# Par meter



## Diemaker (Feb 17, 2014)

Does anyone now where I could rent/borrow a par meter in the Toronto area?


Sent from my space ship


----------



## altcharacter (Jan 10, 2011)

March at Fragbox is going to start renting his out with a deposit. I just saw it a few days ago and i'm extremely jealous


----------



## Diemaker (Feb 17, 2014)

Oh kool I'll give him a call


Sent from my space ship


----------



## Sunstar (Jul 29, 2008)

Coral reef shop has one, but the deposit is osmething like 300 bucks.


----------



## uniboob (Dec 29, 2012)

I sell a unit called an senseye. $160 and it's a par meter. 

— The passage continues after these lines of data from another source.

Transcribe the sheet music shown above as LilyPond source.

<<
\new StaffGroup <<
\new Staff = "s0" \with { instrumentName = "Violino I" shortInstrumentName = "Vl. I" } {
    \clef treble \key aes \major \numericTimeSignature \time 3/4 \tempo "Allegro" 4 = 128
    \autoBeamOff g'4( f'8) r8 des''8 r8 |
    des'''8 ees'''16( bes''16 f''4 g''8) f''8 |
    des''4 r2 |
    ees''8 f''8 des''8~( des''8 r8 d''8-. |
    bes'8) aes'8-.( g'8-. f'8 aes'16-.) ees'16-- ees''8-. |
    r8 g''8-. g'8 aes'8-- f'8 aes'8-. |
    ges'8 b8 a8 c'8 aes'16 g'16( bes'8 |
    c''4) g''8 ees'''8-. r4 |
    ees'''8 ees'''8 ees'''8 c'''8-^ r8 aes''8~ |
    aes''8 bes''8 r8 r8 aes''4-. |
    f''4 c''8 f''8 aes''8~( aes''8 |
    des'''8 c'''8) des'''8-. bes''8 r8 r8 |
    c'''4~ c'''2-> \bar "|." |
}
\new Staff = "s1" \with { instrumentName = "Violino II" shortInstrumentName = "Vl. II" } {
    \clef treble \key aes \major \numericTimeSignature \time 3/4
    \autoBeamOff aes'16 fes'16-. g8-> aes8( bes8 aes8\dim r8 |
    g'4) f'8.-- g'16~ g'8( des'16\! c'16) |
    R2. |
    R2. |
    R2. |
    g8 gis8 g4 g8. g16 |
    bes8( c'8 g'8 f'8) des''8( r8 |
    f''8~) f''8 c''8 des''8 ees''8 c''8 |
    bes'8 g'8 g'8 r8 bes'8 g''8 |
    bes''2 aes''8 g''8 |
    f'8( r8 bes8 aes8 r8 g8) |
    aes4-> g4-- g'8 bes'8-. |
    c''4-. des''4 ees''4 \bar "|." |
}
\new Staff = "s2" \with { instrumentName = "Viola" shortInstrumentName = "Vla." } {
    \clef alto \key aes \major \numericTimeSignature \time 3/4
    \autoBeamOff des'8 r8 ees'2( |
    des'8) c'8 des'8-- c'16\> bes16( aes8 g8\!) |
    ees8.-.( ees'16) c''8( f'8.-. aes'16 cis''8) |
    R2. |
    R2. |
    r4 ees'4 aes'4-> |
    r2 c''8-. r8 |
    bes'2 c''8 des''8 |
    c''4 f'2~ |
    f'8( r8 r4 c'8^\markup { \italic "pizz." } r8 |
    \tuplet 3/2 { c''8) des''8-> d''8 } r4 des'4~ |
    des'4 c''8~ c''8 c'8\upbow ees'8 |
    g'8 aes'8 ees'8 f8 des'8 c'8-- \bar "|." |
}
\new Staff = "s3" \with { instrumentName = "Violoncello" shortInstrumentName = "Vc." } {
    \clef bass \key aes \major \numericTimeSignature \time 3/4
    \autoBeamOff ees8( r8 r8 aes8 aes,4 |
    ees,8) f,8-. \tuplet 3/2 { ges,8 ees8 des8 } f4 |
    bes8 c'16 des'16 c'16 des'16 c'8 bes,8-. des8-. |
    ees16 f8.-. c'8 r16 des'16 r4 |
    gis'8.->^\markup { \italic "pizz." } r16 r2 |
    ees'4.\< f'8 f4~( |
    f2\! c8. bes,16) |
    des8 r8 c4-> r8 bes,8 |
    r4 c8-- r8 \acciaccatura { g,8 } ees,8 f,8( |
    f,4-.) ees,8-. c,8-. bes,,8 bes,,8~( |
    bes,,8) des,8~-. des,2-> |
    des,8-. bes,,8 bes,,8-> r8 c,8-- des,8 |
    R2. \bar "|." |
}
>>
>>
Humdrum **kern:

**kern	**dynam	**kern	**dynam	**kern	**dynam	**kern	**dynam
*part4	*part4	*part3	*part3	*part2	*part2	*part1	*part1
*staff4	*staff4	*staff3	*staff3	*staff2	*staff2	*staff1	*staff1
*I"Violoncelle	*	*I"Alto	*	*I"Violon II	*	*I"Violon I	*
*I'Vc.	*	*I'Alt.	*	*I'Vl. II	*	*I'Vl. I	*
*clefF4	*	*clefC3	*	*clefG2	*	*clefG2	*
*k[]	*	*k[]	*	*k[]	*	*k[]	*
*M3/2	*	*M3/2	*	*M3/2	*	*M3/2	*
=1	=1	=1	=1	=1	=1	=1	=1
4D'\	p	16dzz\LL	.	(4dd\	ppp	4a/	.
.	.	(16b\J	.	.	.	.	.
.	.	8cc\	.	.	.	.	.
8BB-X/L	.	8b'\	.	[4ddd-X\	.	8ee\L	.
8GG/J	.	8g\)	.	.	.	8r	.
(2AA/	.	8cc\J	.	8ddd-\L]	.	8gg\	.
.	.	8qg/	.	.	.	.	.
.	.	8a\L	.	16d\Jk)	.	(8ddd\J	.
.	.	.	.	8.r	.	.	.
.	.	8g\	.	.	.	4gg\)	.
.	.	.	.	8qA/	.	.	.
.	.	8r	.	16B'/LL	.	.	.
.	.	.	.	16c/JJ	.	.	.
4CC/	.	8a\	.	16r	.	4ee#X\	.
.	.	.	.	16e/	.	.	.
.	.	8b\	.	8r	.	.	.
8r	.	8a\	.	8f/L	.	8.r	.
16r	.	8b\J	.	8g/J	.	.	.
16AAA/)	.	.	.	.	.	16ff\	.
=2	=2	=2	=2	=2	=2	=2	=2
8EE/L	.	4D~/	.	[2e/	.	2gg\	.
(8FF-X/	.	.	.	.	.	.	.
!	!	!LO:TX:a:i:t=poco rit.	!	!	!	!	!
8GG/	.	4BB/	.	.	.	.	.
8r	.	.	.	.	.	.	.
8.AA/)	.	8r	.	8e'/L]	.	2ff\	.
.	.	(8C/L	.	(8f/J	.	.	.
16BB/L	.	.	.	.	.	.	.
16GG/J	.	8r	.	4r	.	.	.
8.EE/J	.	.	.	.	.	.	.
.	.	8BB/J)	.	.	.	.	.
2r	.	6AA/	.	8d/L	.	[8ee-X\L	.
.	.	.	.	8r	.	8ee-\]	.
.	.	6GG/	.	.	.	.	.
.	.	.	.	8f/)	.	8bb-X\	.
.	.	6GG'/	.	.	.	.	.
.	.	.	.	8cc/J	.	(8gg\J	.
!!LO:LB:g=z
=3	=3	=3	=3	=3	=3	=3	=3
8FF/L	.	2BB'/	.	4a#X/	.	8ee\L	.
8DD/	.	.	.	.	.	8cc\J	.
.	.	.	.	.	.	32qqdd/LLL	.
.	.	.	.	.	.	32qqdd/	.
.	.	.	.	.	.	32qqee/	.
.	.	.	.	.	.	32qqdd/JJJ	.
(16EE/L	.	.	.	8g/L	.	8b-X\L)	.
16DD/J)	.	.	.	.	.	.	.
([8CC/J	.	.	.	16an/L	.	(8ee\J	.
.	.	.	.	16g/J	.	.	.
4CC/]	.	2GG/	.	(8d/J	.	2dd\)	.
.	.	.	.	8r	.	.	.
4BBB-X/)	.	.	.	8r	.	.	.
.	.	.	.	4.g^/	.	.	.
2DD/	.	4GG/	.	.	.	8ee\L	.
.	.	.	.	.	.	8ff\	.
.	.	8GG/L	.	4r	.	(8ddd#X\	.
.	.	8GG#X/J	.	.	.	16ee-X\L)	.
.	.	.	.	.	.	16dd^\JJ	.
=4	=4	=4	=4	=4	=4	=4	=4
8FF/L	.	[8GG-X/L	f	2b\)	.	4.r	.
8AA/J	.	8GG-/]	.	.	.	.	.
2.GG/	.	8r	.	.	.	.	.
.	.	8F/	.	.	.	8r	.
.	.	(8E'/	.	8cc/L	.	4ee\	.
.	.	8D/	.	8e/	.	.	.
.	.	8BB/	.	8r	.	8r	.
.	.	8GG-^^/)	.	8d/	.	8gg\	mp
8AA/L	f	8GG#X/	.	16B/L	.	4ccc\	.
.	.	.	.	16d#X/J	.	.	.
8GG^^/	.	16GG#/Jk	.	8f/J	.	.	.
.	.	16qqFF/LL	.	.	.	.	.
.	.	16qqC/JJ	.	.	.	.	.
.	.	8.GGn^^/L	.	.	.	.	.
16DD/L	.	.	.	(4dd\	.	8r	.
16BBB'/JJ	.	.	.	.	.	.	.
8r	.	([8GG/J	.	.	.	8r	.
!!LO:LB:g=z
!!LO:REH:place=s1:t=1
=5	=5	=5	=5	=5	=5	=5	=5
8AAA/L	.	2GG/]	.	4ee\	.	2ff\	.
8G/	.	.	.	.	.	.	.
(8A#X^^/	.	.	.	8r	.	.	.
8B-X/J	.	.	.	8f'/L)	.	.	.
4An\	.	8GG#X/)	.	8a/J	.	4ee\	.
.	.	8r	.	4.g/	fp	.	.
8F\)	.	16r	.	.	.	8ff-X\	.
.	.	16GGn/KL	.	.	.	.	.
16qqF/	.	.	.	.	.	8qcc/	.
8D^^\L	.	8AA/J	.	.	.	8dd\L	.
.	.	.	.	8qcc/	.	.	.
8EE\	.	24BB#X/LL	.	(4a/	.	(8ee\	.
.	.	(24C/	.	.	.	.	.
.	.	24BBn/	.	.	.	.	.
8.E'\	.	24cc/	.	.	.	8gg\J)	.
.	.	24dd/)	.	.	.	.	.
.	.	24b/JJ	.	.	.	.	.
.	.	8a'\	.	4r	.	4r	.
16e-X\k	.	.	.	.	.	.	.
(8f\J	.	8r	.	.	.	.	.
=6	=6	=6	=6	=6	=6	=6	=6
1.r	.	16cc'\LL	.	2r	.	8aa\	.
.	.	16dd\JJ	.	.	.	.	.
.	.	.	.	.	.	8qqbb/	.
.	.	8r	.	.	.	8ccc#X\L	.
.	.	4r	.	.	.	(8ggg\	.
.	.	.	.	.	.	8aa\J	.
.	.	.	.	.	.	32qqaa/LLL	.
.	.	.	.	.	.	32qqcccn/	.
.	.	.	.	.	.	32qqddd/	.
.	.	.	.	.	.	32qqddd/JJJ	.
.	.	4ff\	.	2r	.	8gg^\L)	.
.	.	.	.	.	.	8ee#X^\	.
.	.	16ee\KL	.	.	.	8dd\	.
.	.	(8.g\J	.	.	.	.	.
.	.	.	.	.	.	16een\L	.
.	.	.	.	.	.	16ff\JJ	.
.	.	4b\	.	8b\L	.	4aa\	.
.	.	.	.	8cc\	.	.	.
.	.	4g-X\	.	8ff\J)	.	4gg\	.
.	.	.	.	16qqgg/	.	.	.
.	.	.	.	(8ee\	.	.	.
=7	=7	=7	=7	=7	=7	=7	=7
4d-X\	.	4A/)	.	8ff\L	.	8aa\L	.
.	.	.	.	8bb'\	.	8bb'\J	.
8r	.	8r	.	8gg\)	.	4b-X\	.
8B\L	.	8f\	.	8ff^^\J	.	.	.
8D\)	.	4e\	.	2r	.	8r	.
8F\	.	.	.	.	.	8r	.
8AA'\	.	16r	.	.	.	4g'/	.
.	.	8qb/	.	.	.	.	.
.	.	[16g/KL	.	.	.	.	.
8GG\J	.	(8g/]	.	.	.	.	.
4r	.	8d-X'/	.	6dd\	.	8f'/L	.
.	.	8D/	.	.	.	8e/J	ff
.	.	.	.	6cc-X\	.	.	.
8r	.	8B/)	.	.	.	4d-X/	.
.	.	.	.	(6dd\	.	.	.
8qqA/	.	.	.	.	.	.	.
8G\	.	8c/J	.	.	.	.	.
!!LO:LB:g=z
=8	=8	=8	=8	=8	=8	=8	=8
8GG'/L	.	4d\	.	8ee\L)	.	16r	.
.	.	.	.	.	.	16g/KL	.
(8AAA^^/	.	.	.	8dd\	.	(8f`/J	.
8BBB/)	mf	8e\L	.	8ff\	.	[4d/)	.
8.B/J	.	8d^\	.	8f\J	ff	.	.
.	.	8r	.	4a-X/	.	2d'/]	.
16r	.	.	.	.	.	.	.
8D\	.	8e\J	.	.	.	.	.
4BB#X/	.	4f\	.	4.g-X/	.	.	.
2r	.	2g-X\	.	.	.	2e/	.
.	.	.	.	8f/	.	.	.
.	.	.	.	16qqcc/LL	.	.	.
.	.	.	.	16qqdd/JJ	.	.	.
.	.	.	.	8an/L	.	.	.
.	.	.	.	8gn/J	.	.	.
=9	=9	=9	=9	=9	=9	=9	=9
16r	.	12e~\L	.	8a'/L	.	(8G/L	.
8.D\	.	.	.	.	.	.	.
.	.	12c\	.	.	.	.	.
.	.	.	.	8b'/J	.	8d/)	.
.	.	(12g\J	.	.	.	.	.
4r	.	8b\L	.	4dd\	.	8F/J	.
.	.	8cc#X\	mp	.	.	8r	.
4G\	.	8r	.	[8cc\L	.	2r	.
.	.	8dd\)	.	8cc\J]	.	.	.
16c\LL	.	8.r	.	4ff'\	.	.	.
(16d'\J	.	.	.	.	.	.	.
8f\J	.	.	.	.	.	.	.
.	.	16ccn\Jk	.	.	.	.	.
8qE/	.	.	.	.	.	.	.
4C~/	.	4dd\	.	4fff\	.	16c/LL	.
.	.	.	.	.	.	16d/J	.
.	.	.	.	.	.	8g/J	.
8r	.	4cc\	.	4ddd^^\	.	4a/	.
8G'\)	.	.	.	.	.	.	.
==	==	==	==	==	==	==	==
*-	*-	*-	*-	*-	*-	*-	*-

Sent from my iPhone using Tapatalk


----------



## fury165 (Aug 21, 2010)

For $200 you can get a BioTech marine 3000 usb PAR meter that is made by none other than Apogee. Software Works with PCs and Mac

http://reefbuilders.com/2015/03/17/handson-biotek-marine-usb-par-sensor/


----------



## Diemaker (Feb 17, 2014)

I really only need to use it for a few minutes so I don't want to buy one 


Sent from my space ship


----------



## nc208082 (Jun 27, 2013)

fury165 said:


> For $200 you can get a BioTech marine 3000 usb PAR meter that is made by none other than Apogee. Software Works with PCs and Mac
> 
> http://reefbuilders.com/2015/03/17/handson-biotek-marine-usb-par-sensor/


This would be the best kind to rent out, you'd have to use your own computer so much less chance of a reefer breaking the device.


----------